Friday, September 23, 2011

How to Never Really Know Anyone: Facebook Timeline


I've never been big on privacy. And so as social networks have come and gone, I've been more than okay with splattering them with personal photos, status updates, musical preferences, cutesy photos of me with boyfriends, even memories from childhood. The fabric that makes up our lives seemed to be a thing worth sharing, and so I shared it, and I never spent a lot of time thinking about who would read it and what they might think, because I had that fierce pride that accompanies youth where you feel you must burn through the world and show them who you are with all the blazing fury of a person with everything in the world to prove.

I got a bit older, but I kept sharing. Smartphones got fashionable, then in a seemingly effortless motion, necessary. Photos taken on the fly became commonplace. Going to bars and other social outings and seeing people staring into their phones, trying to capture it all in a perfect Instagram shot or Tweet, encapsulated the irony of it all: In trying to use all the new social media at once, we were so busy capturing all the moments of our lives that we were effectively distracted from living them. It looked like we were living them, in the pictures. But what do we remember about those days and nights that wasn't pressed into a digital photograph?

Facebook ushered in a new level of ability to "research" a person on the internet, better known as comprehensive stalking and something that many people admit to enjoying (me included). In the Friendster days, you could go ogle shared groups or photos and peek through a keyhole into the life of a stranger, or perhaps a person you barely knew at all but wished you knew, or knew a little bit but wanted to know much more. It was fun, this glimpse into a life, even the part where you pretended you might be a part of it.

The combination of Facebook and Twitter is an intoxicating combination when it comes to researching that guy you met at the book launch party or the St. Vincent show who smiled for a second longer than he should have when he was about to leave. Essentially there's nothing wrong with it, we all agree to the information that we put on it. And we can restrict that in any way we want. We can go and see what a person's stream of consciousness is like on Twitter, and make key judgement calls: Do they complain frequently? Do they act like they're above the common guy? Do they use annoying internetspeak and sub in letters for entire words?

Yesterday Facebook introduced Timeline, and we all ahhhed collectively. It was still clean, still functional, but really pretty, and best of all, it didn't just swallow up the moments of our lives in big gulps only to digest and excrete them, never to be seen again.
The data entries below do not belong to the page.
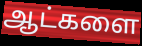
ஆட்களை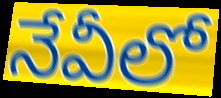
నేవీలో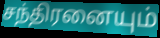
சந்திரனையும்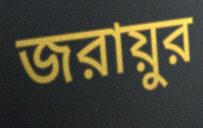
জরায়ুর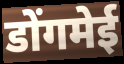
डोंगमेई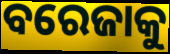
ବରେଜାକୁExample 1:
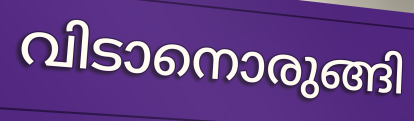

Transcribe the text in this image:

വിടാനൊരുങ്ങി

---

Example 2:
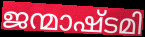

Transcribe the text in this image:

ജന്മാഷ്ടമി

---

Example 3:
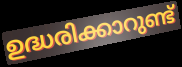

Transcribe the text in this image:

ഉദ്ധരിക്കാറുണ്ട്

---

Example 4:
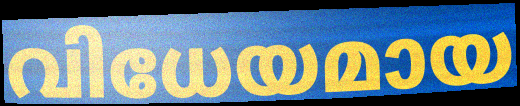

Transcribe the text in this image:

വിധേയമായ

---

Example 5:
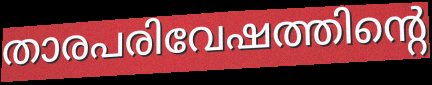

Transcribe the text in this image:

താരപരിവേഷത്തിന്റെ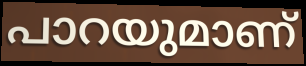
പാറയുമാണ്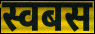
स्वबसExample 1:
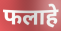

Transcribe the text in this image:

फलाहे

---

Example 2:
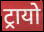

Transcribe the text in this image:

ट्रायो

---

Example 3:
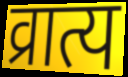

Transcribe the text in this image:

व्रात्य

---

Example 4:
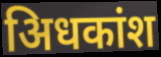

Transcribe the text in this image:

अिधकांश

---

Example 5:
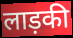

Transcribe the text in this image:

लाड़कीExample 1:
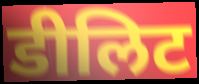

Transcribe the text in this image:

डीलिट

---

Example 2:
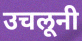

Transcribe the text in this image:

उचलूनी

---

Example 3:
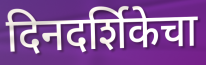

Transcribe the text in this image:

दिनदर्शिकेचा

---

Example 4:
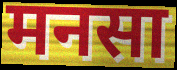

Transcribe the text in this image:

मनसा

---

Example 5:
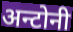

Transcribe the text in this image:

अन्टोनीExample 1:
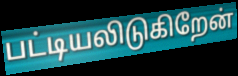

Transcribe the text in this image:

பட்டியலிடுகிறேன்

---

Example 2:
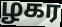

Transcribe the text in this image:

ழகர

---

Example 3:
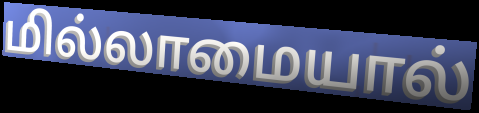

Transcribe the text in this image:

மில்லாமையால்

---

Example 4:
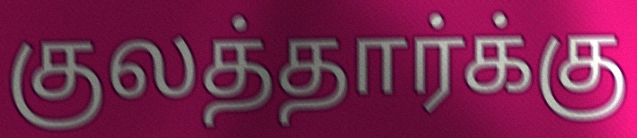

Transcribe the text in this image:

குலத்தார்க்கு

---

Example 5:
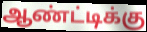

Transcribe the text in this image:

ஆண்ட்டிக்குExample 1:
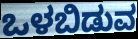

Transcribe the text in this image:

ಒಳಬಿಡುವ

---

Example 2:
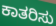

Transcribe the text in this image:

ಕಾತರಿಸು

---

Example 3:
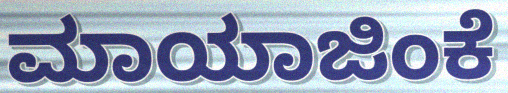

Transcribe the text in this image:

ಮಾಯಾಜಿಂಕೆ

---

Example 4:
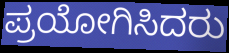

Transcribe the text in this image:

ಪ್ರಯೋಗಿಸಿದರು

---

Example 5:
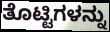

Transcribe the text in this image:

ತೊಟ್ಟಿಗಳನ್ನುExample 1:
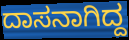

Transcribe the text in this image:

ದಾಸನಾಗಿದ್ದ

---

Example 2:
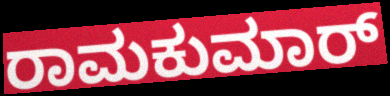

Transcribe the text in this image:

ರಾಮಕುಮಾರ್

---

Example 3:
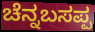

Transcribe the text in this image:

ಚೆನ್ನಬಸಪ್ಪ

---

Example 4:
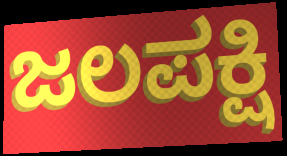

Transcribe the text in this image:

ಜಲಪಕ್ಷಿ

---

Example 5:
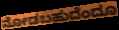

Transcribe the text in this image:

ನೋಡಬಹುದೆಂದೂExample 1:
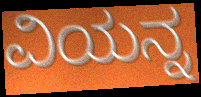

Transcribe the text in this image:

ವಿಯನ್ನ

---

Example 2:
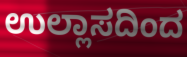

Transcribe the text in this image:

ಉಲ್ಲಾಸದಿಂದ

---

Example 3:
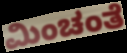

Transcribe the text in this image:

ಮಿಂಚಂತೆ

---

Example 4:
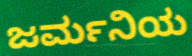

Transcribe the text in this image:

ಜರ್ಮನಿಯ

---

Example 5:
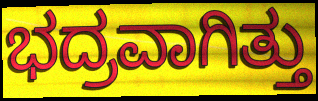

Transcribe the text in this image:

ಭದ್ರವಾಗಿತ್ತುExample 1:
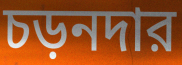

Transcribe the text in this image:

চড়নদার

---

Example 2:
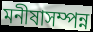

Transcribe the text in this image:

মনীষাসম্পন্ন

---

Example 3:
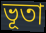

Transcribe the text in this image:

ভূতা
It cataloged them, like a photo album. Suddenly we found ourselves surfing back months or even years to see what we did, who we talked to, who we took photos with. With the click of a button, there was a public view available that showed off every bit of our online activity, all in one place.

It was more information than had ever been available before -- in fact, you could literally see every bit of any given person's thoughts, choices, feelings, travels, and whatever else they chose to expose to the barren maw of the internet.

It's brilliant, and it's also terrifying. We can find out so much more than ever before about the people we come in contact with, to the point where we can look at a scrapbook of their lives that is so comprehensive that it makes us feel as if we are in fact included. And there's something there that we will blissfully ignore: We may not be included at all, but we will absolutely feel as if we are.

Will this lead us to chances to know each other more? I don't know. I think it's more likely to increase the power of that illusion that we do, but really plug us further into our computers, our internet presence, and maintaining a persona that matches it. Before we know it, we realize it requires actual upkeep and perimeters -- we want some people to see it, others we don't. We realize certain things cannot be said. It's like a date where we have no idea how to be, so we try to be fluid and flexible and open and interesting and in the end barely show a scrap of who we actually are.

Are you a digital being? Or a flesh and blood human, sitting behind a computer, trying to express life and your experience and not miss it all at the same time? How can you do it?

2 comments:

BLkstar said...

Personally, social media networks like twitter or facebook just are not my cup of tea. I enjoy spending time with someone face to face. There's nothing like picking at someones brain when you have that first meeting click. Call me old fashion I guess but, I feel social media works for some people and not all. In your case it seems to suite you and your online success with the start of tomopop.

Han said...

So much to think about in this, social networking changed so much about us, and I dont think we've realized just profound these changes have been. Thank you for writing this.